Das „Cyber Space“ ist eines der höchsten Fahrgeschäfte des Nürnberger Volksfests. Foto: Anna Frey

Und das Kreischen hat seinen Grund: In dem Fahrgeschäft erfährt der Körper eine Beschleunigung von vier bis sechs g. Das entspricht dem Vier- bis Sechsfachen der Beschleunigung im freien Fall. „Selbst Fallschirmspringer, die bei der Bundeswehr sind, sagen nach der Fahrt, sie haben so etwas Extremes noch nicht erlebt“, erzählt Egon Kaiser, der Betreiber des Cyber Space.

Das Fahrgeschäft besteht aus einem Arm, der an einem Ende in 25 Metern Höhe montiert ist. Auf der anderen Seite des Arms befindet sich eine Gondel mit Sitzplätzen für die Passagiere. Kommt das Ganze in Fahrt, beschreibt es eine senkrechte Kreisbewegung, die Gondel schaukelt sich nach und nach immer weiter nach oben bis zum Überschlag. Zusätzlich rotiert sie um ihre eigene Achse. Gesteuert wird das Ganze per Hand von einem Mitarbeiter.
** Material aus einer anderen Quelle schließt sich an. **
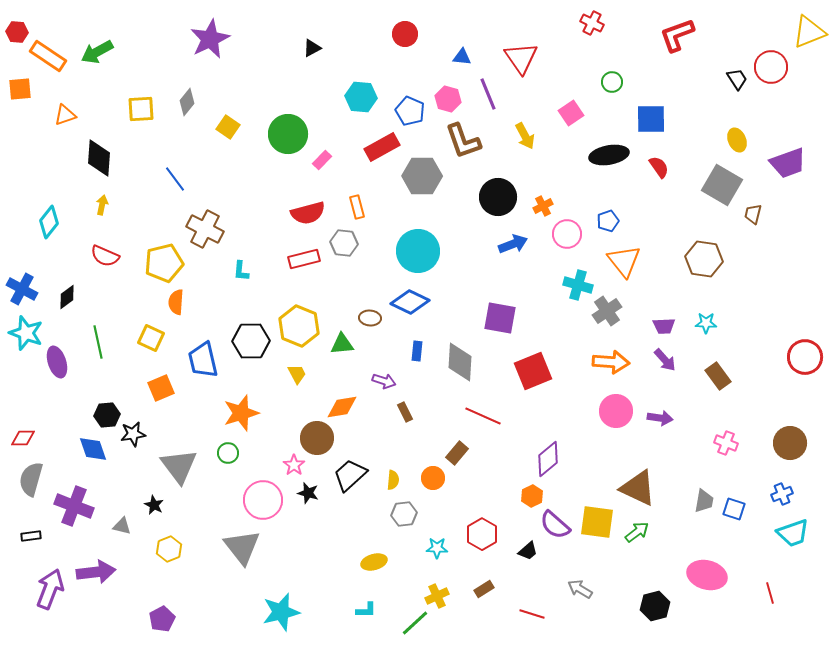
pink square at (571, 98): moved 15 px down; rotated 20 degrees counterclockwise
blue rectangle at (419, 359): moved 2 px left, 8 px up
Vor dem Eingang und an der Kasse warnen Schilder eindringlich davor, Gegenstände, die verloren gehen könnten, auf die Fahrt mitzunehmen. Doch was, sollte ein Passagier doch einmal zum Beispiel sein Handy in der Hosentasche vergessen? Wie weit würde es im schlimmsten Fall fliegen, wenn es aus der Gondel fällt?
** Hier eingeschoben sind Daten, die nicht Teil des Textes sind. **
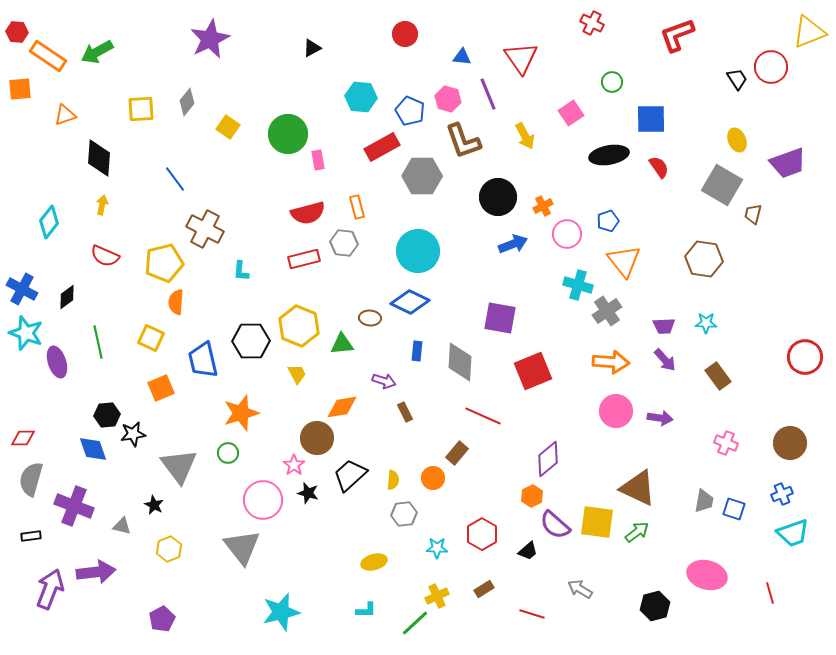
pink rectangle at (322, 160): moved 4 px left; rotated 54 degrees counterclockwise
Um dies berechnen zu können, muss zunächst überdacht werden, zu welchem Zeitpunkt das Gerät aus der Tasche fallen müsste, damit die Flugweite am längsten ist. Eine Überlegung könnte sein, dass das Handy am weitesten fliegt, wenn es vom höchsten Punkt aus startet, da dann der Weg bis zum Boden am längsten ist und es somit am längsten Zeit zum Fallen hat. Bei dieser Annahme würde sich das Handy verhalten, als würde es parallel zum Boden geworfen. Für diesen waagrechten Wurf sind  die Geschwindigkeit im obersten Punkt, die Höhe und die Erdbeschleunigung von Bedeutung. Das Cyber Space ist an seiner höchsten Stelle, an der sich das Smartphone zum Zeitpunkt der Rechnung befindet, 50 Meter hoch. Der Arm des Fahrgeschäfts dreht sich mit einer Maximalgeschwindigkeit von 100 km/h. Nun ist die Gondel ganz oben aber am langsamsten, daher kann das Handy von dort aus also nicht am weitesten in horizontale Richtung fliegen. Bei einer Schätzung der dortigen Geschwindigkeit auf 10 km/h ergeben sich nur kurze neun Meter Flugstrecke. Wo dann ist aber der Punkt, von dem aus das Smartphone am weitesten fliegt?

Die Skizze zeigt die beiden möglichen Wurfbahnen. (Darstellung: Roman Beck)

Wer sich in der Physik auskennt, weiß, dass es für den kritischsten Abwurfwinkel bei einem schrägen Wurf mit Anfangshöhe eine Formel gibt, die Geschwindigkeit, Beschleunigung und Höhe involviert. Weil aber weder die Geschwindigkeit noch die Höhe der Gondel im für das Verlieren des Handys kritischsten Punkt bekannt sind, ergibt sich so ein nicht lösbares Gleichungssystem. Deswegen bleibt nichts anderes übrig, als zu schätzen, dass der kritische Winkel bei ungefähr 35 Grad liegt. Die Gondel benötigt circa eine halbe Sekunde, um diesen Winkel zu überstreichen. So lässt sich näherungsweise berechnen, wie stark das Fahrgeschäft auf seinem Weg nach oben abbremst, und zwar um ca. 8 m/s². Daraus ergibt sich dann die Geschwindigkeit in dem kritischsten Punkt, nämlich 85 km/h.

Nun kommt aber hinzu, dass die Gondel sich auch noch um ihre eigene Achse dreht. Das heißt, im absoluten Worst Case beschleunigt sie das Smartphone zusätzlich aus der Drehung heraus mit einer Geschwindigkeit, die auf 11 km/h geschätzt werden kann. Beides addiert ergibt die schnellstmögliche Startgeschwindigkeit mit 96 km/h. Die Höhe der Gondel zu diesem Zeitpunkt lässt sich über Dreiecksbeziehungen auf viereinhalb Meter über dem Boden herleiten. Diese Werte liefern eine Distanz von rund 77 Metern, die ein Handy im ungünstigsten Fall maximal fliegen könnte.

Egon Kaiser betreibt mit seiner Familie das Cyber Space. Foto: Anna Frey

Tatsächlich aber ist es zu diesem schlimmsten Fall in der Realität noch nicht gekommen, wie Cyber Space-Betreiber Egon Kaiser erzählt. Normalerweise sollten die Fahrgäste sowieso alle losen Gegenstände vor Beginn der Fahrt abgegeben haben. Komme es aber doch einmal dazu, dass etwas bei der Fahrt verloren gehe, lande dies meist auf dem Dach des nebenan gelegenen Autoscooters. „Dann müssen wir die Sachen mit einer Leiter runterholen. Manchmal funktionieren die Handys sogar noch“, berichtet Kaiser. Körperlich zu Schaden gekommen sei dabei zum Glück bis jetzt noch niemand.